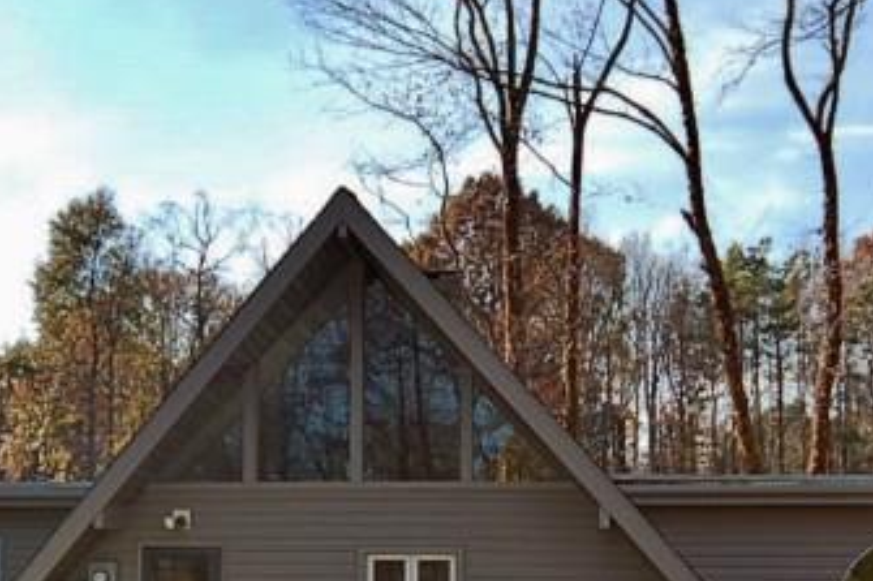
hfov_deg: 36.1
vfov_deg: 23.9
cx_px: 347
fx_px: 1333
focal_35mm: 55
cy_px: 520
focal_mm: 12
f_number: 5.6
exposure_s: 1/500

> [Activity]:
The answer is the records above, repeated exactly, with no picture in it.

> [Solution for this task]:
hfov_deg: 36.1
vfov_deg: 23.9
cx_px: 347
fx_px: 1333
focal_35mm: 55
cy_px: 520
focal_mm: 12
f_number: 5.6
exposure_s: 1/500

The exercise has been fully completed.